Repeat the listing in full, word for word.

[[ DATA FOR THIS EXERCISE open ]]

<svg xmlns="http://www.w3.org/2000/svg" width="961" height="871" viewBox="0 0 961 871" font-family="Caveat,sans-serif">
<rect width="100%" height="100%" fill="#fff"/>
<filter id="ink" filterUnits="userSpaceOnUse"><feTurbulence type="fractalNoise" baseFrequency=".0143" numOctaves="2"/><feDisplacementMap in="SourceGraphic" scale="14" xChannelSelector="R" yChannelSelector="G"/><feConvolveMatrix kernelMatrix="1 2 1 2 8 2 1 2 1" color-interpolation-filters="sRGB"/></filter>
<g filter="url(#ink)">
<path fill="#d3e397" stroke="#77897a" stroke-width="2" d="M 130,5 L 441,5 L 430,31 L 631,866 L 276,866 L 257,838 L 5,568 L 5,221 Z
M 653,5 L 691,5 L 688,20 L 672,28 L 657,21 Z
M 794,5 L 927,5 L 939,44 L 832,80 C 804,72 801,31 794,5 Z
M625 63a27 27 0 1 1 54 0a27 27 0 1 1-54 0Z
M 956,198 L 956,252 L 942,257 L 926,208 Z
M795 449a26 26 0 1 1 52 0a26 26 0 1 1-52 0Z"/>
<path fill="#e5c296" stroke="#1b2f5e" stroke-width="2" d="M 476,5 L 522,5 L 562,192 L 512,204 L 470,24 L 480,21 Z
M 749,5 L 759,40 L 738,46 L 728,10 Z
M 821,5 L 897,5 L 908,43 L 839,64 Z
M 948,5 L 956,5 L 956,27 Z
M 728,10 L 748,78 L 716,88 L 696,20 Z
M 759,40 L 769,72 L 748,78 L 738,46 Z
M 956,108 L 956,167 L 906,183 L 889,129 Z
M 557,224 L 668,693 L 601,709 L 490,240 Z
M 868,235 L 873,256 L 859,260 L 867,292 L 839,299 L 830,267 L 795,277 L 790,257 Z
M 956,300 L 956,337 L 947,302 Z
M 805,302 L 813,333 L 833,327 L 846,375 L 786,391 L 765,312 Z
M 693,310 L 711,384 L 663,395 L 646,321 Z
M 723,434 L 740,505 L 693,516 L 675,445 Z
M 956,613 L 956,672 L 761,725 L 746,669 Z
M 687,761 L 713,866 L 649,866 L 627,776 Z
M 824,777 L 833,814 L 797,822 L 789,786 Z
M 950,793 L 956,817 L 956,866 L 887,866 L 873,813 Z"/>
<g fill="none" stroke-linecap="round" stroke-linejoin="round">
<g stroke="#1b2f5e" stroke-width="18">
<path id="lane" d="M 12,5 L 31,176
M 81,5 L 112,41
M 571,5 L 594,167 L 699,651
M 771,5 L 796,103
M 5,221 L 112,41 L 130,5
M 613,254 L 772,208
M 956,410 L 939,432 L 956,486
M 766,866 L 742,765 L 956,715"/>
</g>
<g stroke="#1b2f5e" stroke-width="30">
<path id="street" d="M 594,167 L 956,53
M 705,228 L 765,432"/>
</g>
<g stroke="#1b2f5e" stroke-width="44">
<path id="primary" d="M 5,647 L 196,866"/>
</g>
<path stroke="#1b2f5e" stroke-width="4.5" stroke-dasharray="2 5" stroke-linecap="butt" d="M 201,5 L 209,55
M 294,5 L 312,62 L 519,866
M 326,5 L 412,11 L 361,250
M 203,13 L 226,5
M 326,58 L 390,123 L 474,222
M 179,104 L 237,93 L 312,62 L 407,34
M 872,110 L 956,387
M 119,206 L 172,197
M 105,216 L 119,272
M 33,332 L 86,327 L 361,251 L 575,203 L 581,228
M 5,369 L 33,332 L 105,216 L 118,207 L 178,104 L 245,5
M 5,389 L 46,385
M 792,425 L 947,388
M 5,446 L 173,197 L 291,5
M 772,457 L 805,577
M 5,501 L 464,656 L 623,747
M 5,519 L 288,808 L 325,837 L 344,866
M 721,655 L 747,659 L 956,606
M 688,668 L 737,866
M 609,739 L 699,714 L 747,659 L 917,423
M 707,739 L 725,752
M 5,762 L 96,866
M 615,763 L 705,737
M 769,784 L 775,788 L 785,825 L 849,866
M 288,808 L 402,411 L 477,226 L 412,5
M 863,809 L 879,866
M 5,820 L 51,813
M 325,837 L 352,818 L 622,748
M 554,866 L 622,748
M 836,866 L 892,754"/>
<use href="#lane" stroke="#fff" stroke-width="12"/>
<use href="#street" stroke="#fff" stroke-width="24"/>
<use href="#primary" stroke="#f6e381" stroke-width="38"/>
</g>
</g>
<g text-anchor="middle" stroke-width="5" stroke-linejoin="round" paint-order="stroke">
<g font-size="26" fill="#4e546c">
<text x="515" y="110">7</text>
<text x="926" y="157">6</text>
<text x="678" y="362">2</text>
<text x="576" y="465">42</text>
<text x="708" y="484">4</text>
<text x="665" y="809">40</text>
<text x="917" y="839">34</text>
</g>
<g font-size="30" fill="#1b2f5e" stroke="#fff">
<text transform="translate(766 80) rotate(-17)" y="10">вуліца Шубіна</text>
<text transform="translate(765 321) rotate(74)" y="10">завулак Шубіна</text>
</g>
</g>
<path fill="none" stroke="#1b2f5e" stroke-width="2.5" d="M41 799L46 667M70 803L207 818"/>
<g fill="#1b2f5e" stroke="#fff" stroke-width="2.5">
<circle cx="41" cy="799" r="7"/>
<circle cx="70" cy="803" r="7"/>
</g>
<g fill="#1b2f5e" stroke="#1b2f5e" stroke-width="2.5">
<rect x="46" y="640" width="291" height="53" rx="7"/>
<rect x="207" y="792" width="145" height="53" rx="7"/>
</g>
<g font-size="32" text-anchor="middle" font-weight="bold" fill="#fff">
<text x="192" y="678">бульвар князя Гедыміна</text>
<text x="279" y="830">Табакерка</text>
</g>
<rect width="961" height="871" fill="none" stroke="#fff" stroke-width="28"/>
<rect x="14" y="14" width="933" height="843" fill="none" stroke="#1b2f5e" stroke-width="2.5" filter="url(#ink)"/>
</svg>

[[ DATA FOR THIS EXERCISE closed ]]

● WORKED SOLUTION:
<svg xmlns="http://www.w3.org/2000/svg" width="961" height="871" viewBox="0 0 961 871" font-family="Caveat,sans-serif">
<rect width="100%" height="100%" fill="#fff"/>
<filter id="ink" filterUnits="userSpaceOnUse"><feTurbulence type="fractalNoise" baseFrequency=".0143" numOctaves="2"/><feDisplacementMap in="SourceGraphic" scale="14" xChannelSelector="R" yChannelSelector="G"/><feConvolveMatrix kernelMatrix="1 2 1 2 8 2 1 2 1" color-interpolation-filters="sRGB"/></filter>
<g filter="url(#ink)">
<path fill="#d3e397" stroke="#77897a" stroke-width="2" d="M 130,5 L 441,5 L 430,31 L 631,866 L 276,866 L 257,838 L 5,568 L 5,221 Z
M 653,5 L 691,5 L 688,20 L 672,28 L 657,21 Z
M 794,5 L 927,5 L 939,44 L 832,80 C 804,72 801,31 794,5 Z
M625 63a27 27 0 1 1 54 0a27 27 0 1 1-54 0Z
M 956,198 L 956,252 L 942,257 L 926,208 Z
M795 449a26 26 0 1 1 52 0a26 26 0 1 1-52 0Z"/>
<path fill="#e5c296" stroke="#1b2f5e" stroke-width="2" d="M 476,5 L 522,5 L 562,192 L 512,204 L 470,24 L 480,21 Z
M 749,5 L 759,40 L 738,46 L 728,10 Z
M 821,5 L 897,5 L 908,43 L 839,64 Z
M 948,5 L 956,5 L 956,27 Z
M 728,10 L 748,78 L 716,88 L 696,20 Z
M 759,40 L 769,72 L 748,78 L 738,46 Z
M 956,108 L 956,167 L 906,183 L 889,129 Z
M 557,224 L 668,693 L 601,709 L 490,240 Z
M 868,235 L 873,256 L 859,260 L 867,292 L 839,299 L 830,267 L 795,277 L 790,257 Z
M 956,300 L 956,337 L 947,302 Z
M 805,302 L 813,333 L 833,327 L 846,375 L 786,391 L 765,312 Z
M 693,310 L 711,384 L 663,395 L 646,321 Z
M 723,434 L 740,505 L 693,516 L 675,445 Z
M 956,613 L 956,672 L 761,725 L 746,669 Z
M 687,761 L 713,866 L 649,866 L 627,776 Z
M 824,777 L 833,814 L 797,822 L 789,786 Z
M 950,793 L 956,817 L 956,866 L 887,866 L 873,813 Z"/>
<g fill="none" stroke-linecap="round" stroke-linejoin="round">
<g stroke="#1b2f5e" stroke-width="18">
<path id="lane" d="M 12,5 L 31,176
M 81,5 L 112,41
M 571,5 L 594,167 L 699,651
M 771,5 L 796,103
M 5,221 L 112,41 L 130,5
M 613,254 L 772,208
M 956,410 L 939,432 L 956,486
M 766,866 L 742,765 L 956,715"/>
</g>
<g stroke="#1b2f5e" stroke-width="30">
<path id="street" d="M 594,167 L 956,53
M 705,228 L 765,432"/>
</g>
<g stroke="#1b2f5e" stroke-width="44">
<path id="primary" d="M 5,647 L 196,866"/>
</g>
<path stroke="#1b2f5e" stroke-width="4.5" stroke-dasharray="2 5" stroke-linecap="butt" d="M 201,5 L 209,55
M 294,5 L 312,62 L 519,866
M 326,5 L 412,11 L 361,250
M 203,13 L 226,5
M 326,58 L 390,123 L 474,222
M 179,104 L 237,93 L 312,62 L 407,34
M 872,110 L 956,387
M 119,206 L 172,197
M 105,216 L 119,272
M 33,332 L 86,327 L 361,251 L 575,203 L 581,228
M 5,369 L 33,332 L 105,216 L 118,207 L 178,104 L 245,5
M 5,389 L 46,385
M 792,425 L 947,388
M 5,446 L 173,197 L 291,5
M 772,457 L 805,577
M 5,501 L 464,656 L 623,747
M 5,519 L 288,808 L 325,837 L 344,866
M 721,655 L 747,659 L 956,606
M 688,668 L 737,866
M 609,739 L 699,714 L 747,659 L 917,423
M 707,739 L 725,752
M 5,762 L 96,866
M 615,763 L 705,737
M 769,784 L 775,788 L 785,825 L 849,866
M 288,808 L 402,411 L 477,226 L 412,5
M 863,809 L 879,866
M 5,820 L 51,813
M 325,837 L 352,818 L 622,748
M 554,866 L 622,748
M 836,866 L 892,754"/>
<use href="#lane" stroke="#fff" stroke-width="12"/>
<use href="#street" stroke="#fff" stroke-width="24"/>
<use href="#primary" stroke="#f6e381" stroke-width="38"/>
</g>
</g>
<g text-anchor="middle" stroke-width="5" stroke-linejoin="round" paint-order="stroke">
<g font-size="26" fill="#4e546c">
<text x="515" y="110">7</text>
<text x="926" y="157">6</text>
<text x="678" y="362">2</text>
<text x="576" y="465">42</text>
<text x="708" y="484">4</text>
<text x="665" y="809">40</text>
<text x="917" y="839">34</text>
</g>
<g font-size="30" fill="#1b2f5e" stroke="#fff">
<text transform="translate(766 80) rotate(-17)" y="10">вуліца Шубіна</text>
<text transform="translate(765 321) rotate(74)" y="10">завулак Шубіна</text>
</g>
</g>
<path fill="none" stroke="#1b2f5e" stroke-width="2.5" d="M41 799L46 667M70 803L207 818"/>
<g fill="#1b2f5e" stroke="#fff" stroke-width="2.5">
<circle cx="41" cy="799" r="7"/>
<circle cx="70" cy="803" r="7"/>
</g>
<g fill="#1b2f5e" stroke="#1b2f5e" stroke-width="2.5">
<rect x="46" y="640" width="291" height="53" rx="7"/>
<rect x="207" y="792" width="145" height="53" rx="7"/>
</g>
<g font-size="32" text-anchor="middle" font-weight="bold" fill="#fff">
<text x="192" y="678">бульвар князя Гедыміна</text>
<text x="279" y="830">Табакерка</text>
</g>
<rect width="961" height="871" fill="none" stroke="#fff" stroke-width="28"/>
<rect x="14" y="14" width="933" height="843" fill="none" stroke="#1b2f5e" stroke-width="2.5" filter="url(#ink)"/>
</svg>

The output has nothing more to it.